[Exercise inputs]

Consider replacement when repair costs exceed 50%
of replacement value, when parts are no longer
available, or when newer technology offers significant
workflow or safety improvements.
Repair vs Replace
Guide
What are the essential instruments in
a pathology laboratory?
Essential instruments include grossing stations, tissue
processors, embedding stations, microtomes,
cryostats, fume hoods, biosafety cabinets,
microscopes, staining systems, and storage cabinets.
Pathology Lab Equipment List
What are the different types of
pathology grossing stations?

[/Exercise inputs]

> [What the task requires]: Write out, please, only the lines from the one with "microscopes, staining systems, and" through the last line above, both included and unchanged.

> [Answer]:
microscopes, staining systems, and storage cabinets.
Pathology Lab Equipment List
What are the different types of
pathology grossing stations?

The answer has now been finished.